Ce matin, la terre elle-même a l’air peu enthousiaste. Rosalie se demande s’il s’agit d’un cinquième sens, ou si déjà le train de la vie qui redémarre l’a atteint comme une onde de choc. Les questions sans réponses se bousculent dans son esprit. Que se passera-t-il après ? Le rythme de croisière se fera-t-il balayé en quelques poussées de carte de crédit dans les magasins ? Où iront se loger les petites bêtes qui avaient enfin osé se dévoiler ? Et elle dans tout ça ? Combien de temps faudra-t-il pour que, elle aussi, oublie les bienfaits de cette pause ? Combien de temps faudra-t-il pour qu’à nouveau elle s’enlise dans cette existence qu’elle s’entête à poursuivre ?
En deux mois, elle a perdu du poids. Celui des boules de pétanque, de la nervosité, des repas sur le pouce. Son corps s’est soulagé, s’est enveloppé dans une plénitude que le quotidien surmené lui avait cachée.
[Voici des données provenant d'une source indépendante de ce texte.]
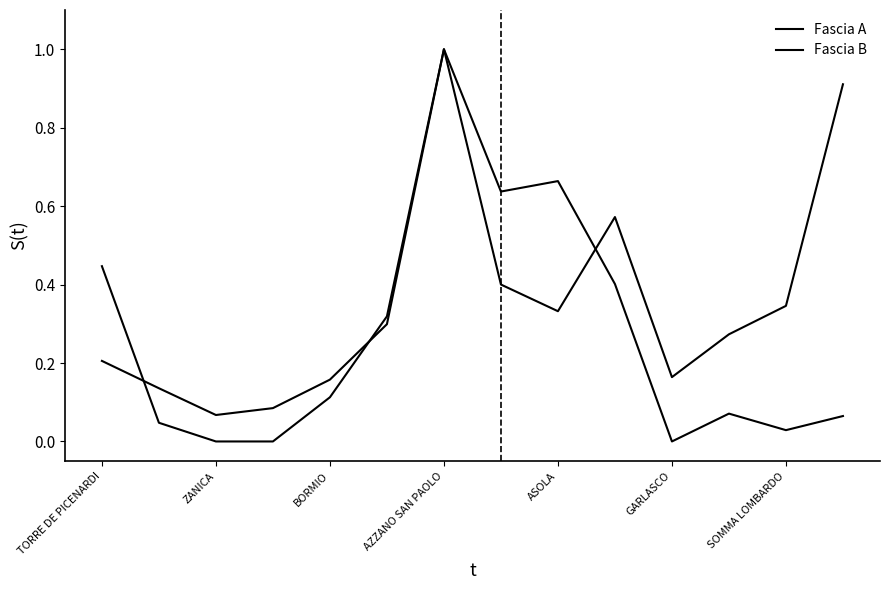

List the series in order of their peak value, highest first.

Fascia A, Fascia B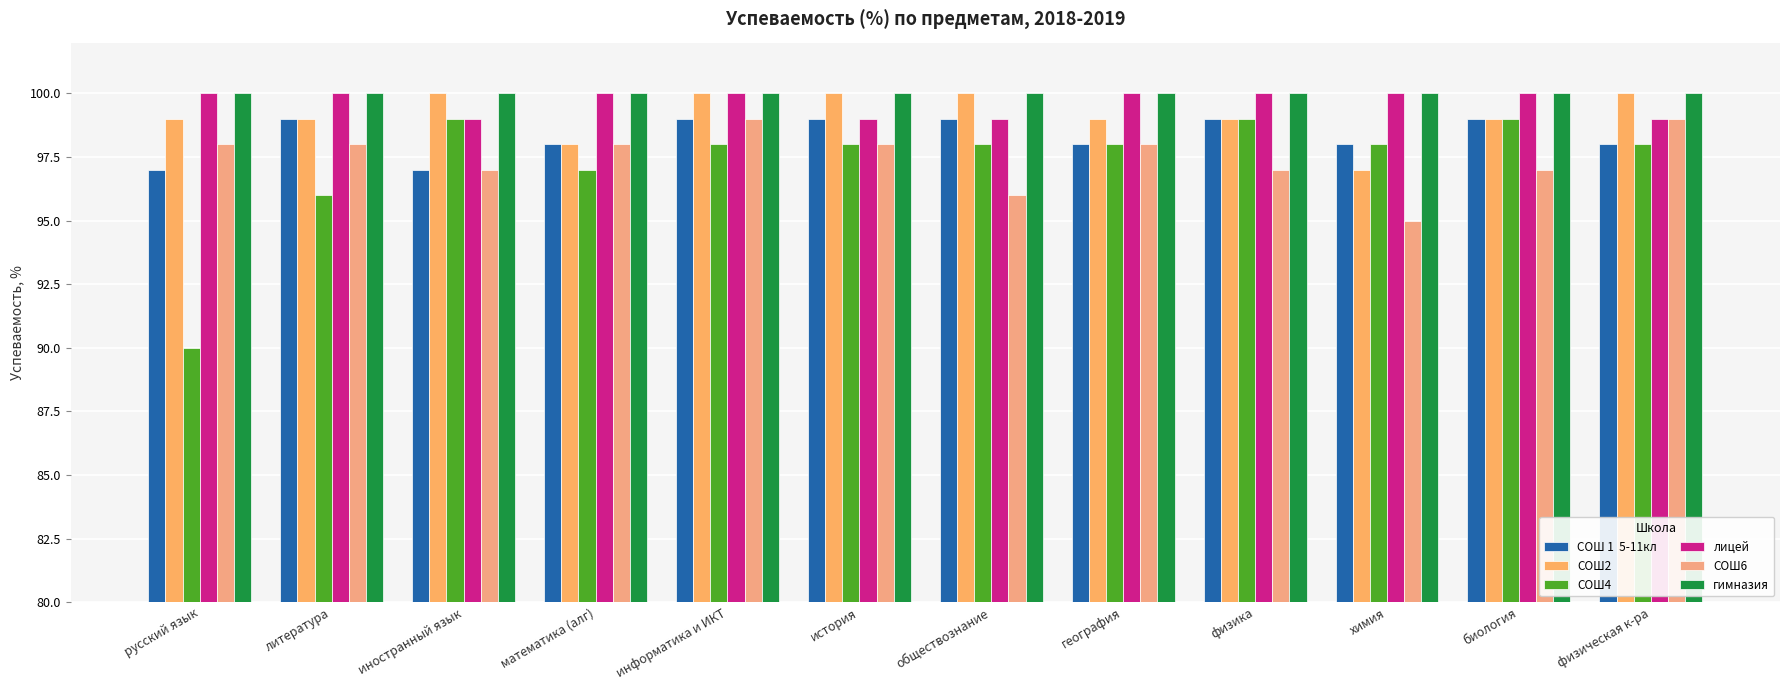

What is the smallest value displayed?

90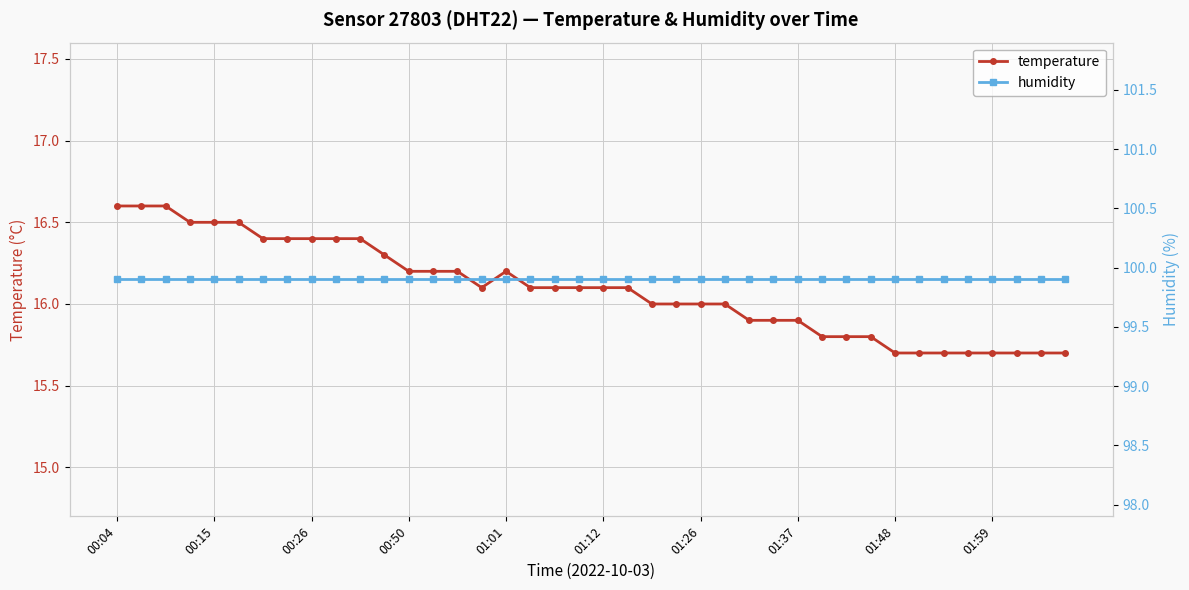

The temperature series shows 29.0 at 00:04. True or false?

False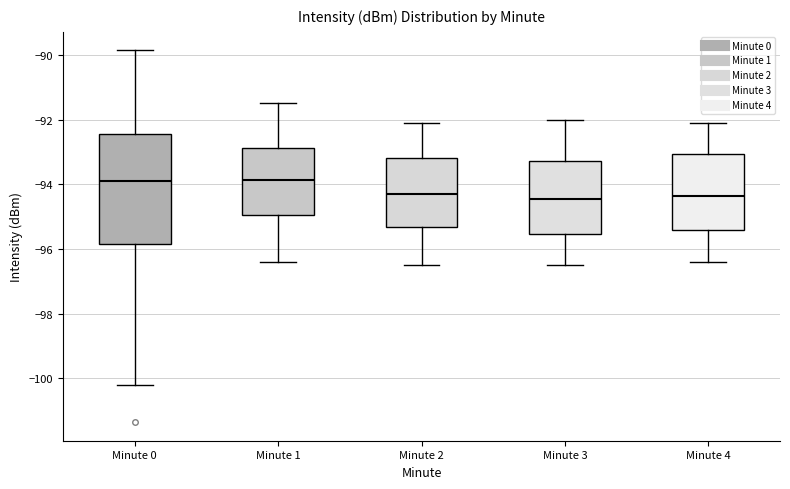

Where is the lower edge of the box for Minute 4 on the y-axis? The values are not printed on the chart, so give them approximately, as read against the axis.

-95.4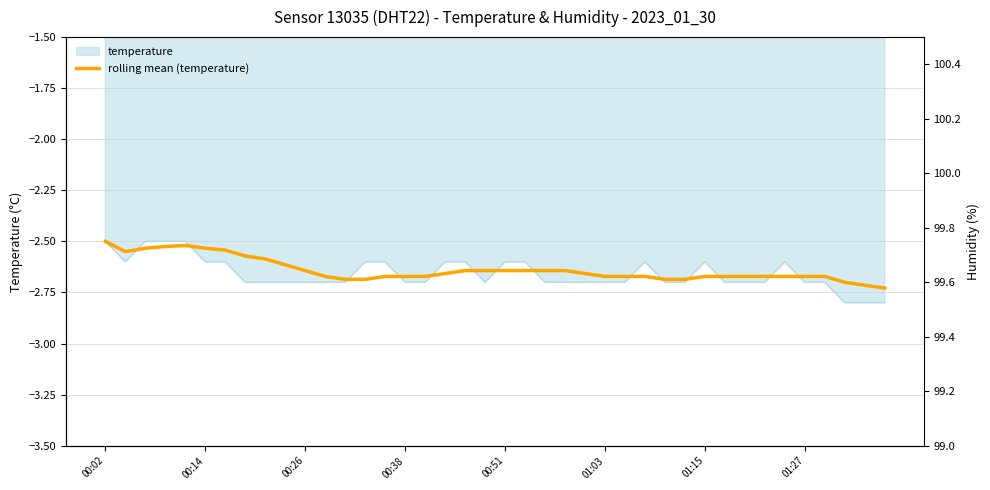

What is the minimum value shown in the chart?

-2.7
Une réconciliation avec les maux qui la rongeaient s’est déclenchée : elle les a nommés, les a acceptés, les a saisis à bras le corps pour les embrasser et les laisser couler hors d’elle.
Enfin le temps qui lui avait échappé se rapprochait d’elle et là, à l’idée seule de devoir s’habiller autrement qu’avec un paréo pour laisser l’air l’enlacer, de se flanquer d’un pantalon et d’un manches-longues pour cacher ses poils qu’elle a laissé vivre, Rosalie a l’impression de se séparer d’elle-même. Elle a envie de chialer.